Update the transcribed text in the stretch from the start of the entries through the line containing "Stap voor stap" by replacing "Wendeplatz" with "Wendeschleife" and leaving all else unchanged. Leave the pictures out of your answer.

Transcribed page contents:
• • • •
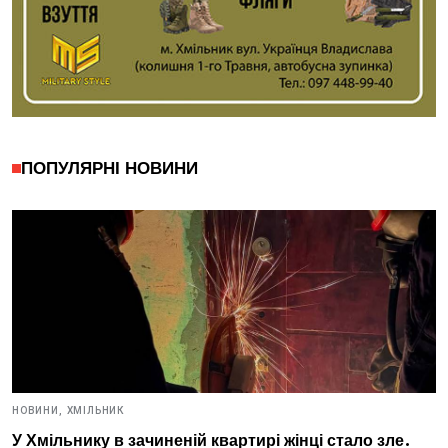
ПОПУЛЯРНІ НОВИНИ
НОВИНИ,
ХМІЛЬНИК
У Хмільнику в зачиненій квартирі жінці стало зле.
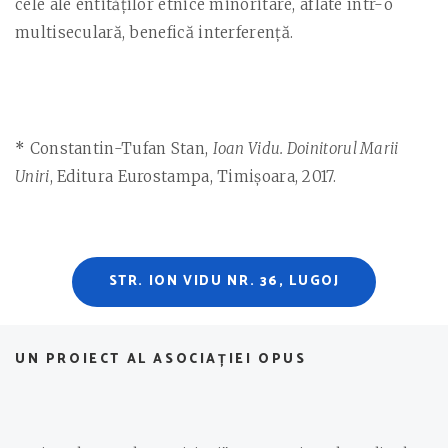
cele ale entităţilor etnice minoritare, aflate într-o
multiseculară, benefică interferenţă.
*
Constantin-Tufan Stan,
Ioan Vidu. Doinitorul Marii
Uniri
, Editura Eurostampa, Timișoara, 2017.
STR. ION VIDU NR. 36, LUGOJ
UN PROIECT AL ASOCIAȚIEI OPUS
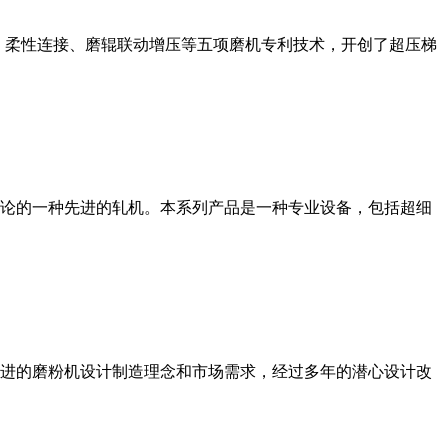
、柔性连接、磨辊联动增压等五项磨机专利技术，开创了超压梯
论的一种先进的轧机。本系列产品是一种专业设备，包括超细
进的磨粉机设计制造理念和市场需求，经过多年的潜心设计改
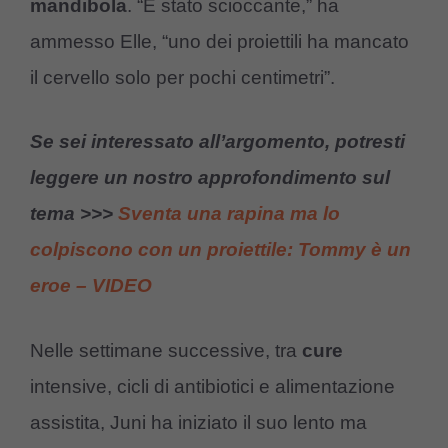
mandibola
. “È stato scioccante,” ha
ammesso Elle, “uno dei proiettili ha mancato
il cervello solo per pochi centimetri”.
Se sei interessato all’argomento, potresti
leggere un nostro approfondimento sul
tema >>>
Sventa una rapina ma lo
colpiscono con un proiettile: Tommy è un
eroe – VIDEO
Nelle settimane successive, tra
cure
intensive, cicli di antibiotici e alimentazione
assistita, Juni ha iniziato il suo lento ma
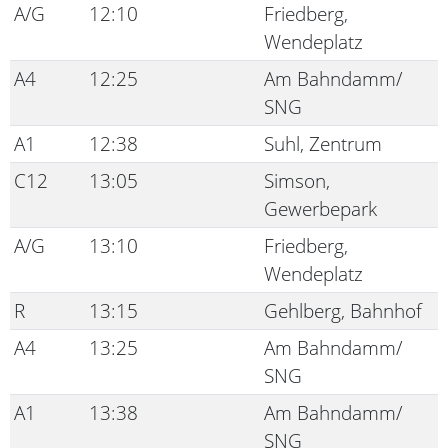
A/G
12:10
Friedberg,
Wendeplatz
A4
12:25
Am Bahndamm/
SNG
A1
12:38
Suhl, Zentrum
C12
13:05
Simson,
Gewerbepark
A/G
13:10
Friedberg,
Wendeplatz
R
13:15
Gehlberg, Bahnhof
A4
13:25
Am Bahndamm/
SNG
A1
13:38
Am Bahndamm/
SNG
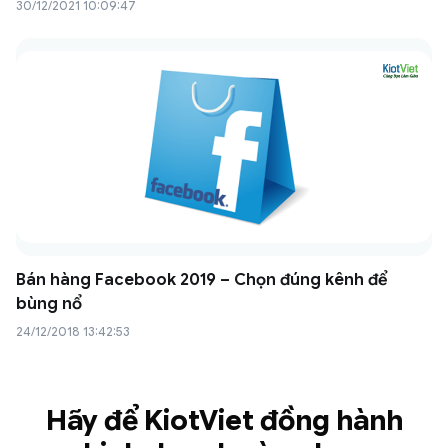
30/12/2021 10:09:47
Bán hàng Facebook 2019 – Chọn đúng kênh để
bùng nổ
24/12/2018 13:42:53
Hãy để KiotViet đồng hành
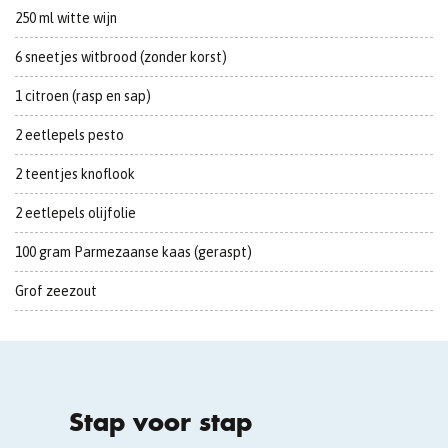
250 ml witte wijn
6 sneetjes witbrood (zonder korst)
1 citroen (rasp en sap)
2 eetlepels pesto
2 teentjes knoflook
2 eetlepels olijfolie
100 gram Parmezaanse kaas (geraspt)
Grof zeezout
Stap voor stap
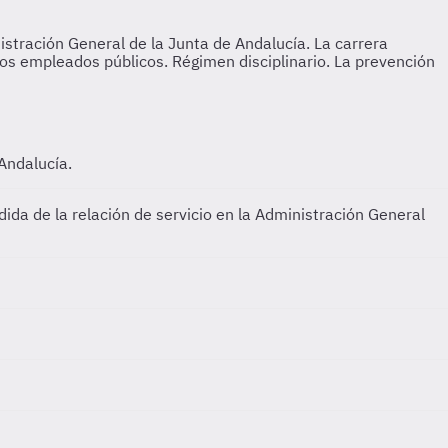
 Andalucía.
dida de la relación de servicio en la Administración General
• • • •
RESPONSE TO THE EXERCISE
ПОПУЛЯРНІ НОВИНИ
НОВИНИ,
ХМІЛЬНИК
У Хмільнику в зачиненій квартирі жінці стало зле.
cele ale entităţilor etnice minoritare, aflate într-o
multiseculară, benefică interferenţă.
*
Constantin-Tufan Stan,
Ioan Vidu. Doinitorul Marii
Uniri
, Editura Eurostampa, Timișoara, 2017.
STR. ION VIDU NR. 36, LUGOJ
UN PROIECT AL ASOCIAȚIEI OPUS
、柔性连接、磨辊联动增压等五项磨机专利技术，开创了超压梯
论的一种先进的轧机。本系列产品是一种专业设备，包括超细
进的磨粉机设计制造理念和市场需求，经过多年的潜心设计改
mandibola
. “È stato scioccante,” ha
ammesso Elle, “uno dei proiettili ha mancato
il cervello solo per pochi centimetri”.
Se sei interessato all’argomento, potresti
leggere un nostro approfondimento sul
tema >>>
Sventa una rapina ma lo
colpiscono con un proiettile: Tommy è un
eroe – VIDEO
Nelle settimane successive, tra
cure
intensive, cicli di antibiotici e alimentazione
assistita, Juni ha iniziato il suo lento ma
A/G
12:10
Friedberg,
Wendeschleife
A4
12:25
Am Bahndamm/
SNG
A1
12:38
Suhl, Zentrum
C12
13:05
Simson,
Gewerbepark
A/G
13:10
Friedberg,
Wendeschleife
R
13:15
Gehlberg, Bahnhof
A4
13:25
Am Bahndamm/
SNG
A1
13:38
Am Bahndamm/
SNG
30/12/2021 10:09:47
Bán hàng Facebook 2019 – Chọn đúng kênh để
bùng nổ
24/12/2018 13:42:53
Hãy để KiotViet đồng hành
250 ml witte wijn
6 sneetjes witbrood (zonder korst)
1 citroen (rasp en sap)
2 eetlepels pesto
2 teentjes knoflook
2 eetlepels olijfolie
100 gram Parmezaanse kaas (geraspt)
Grof zeezout
Stap voor stap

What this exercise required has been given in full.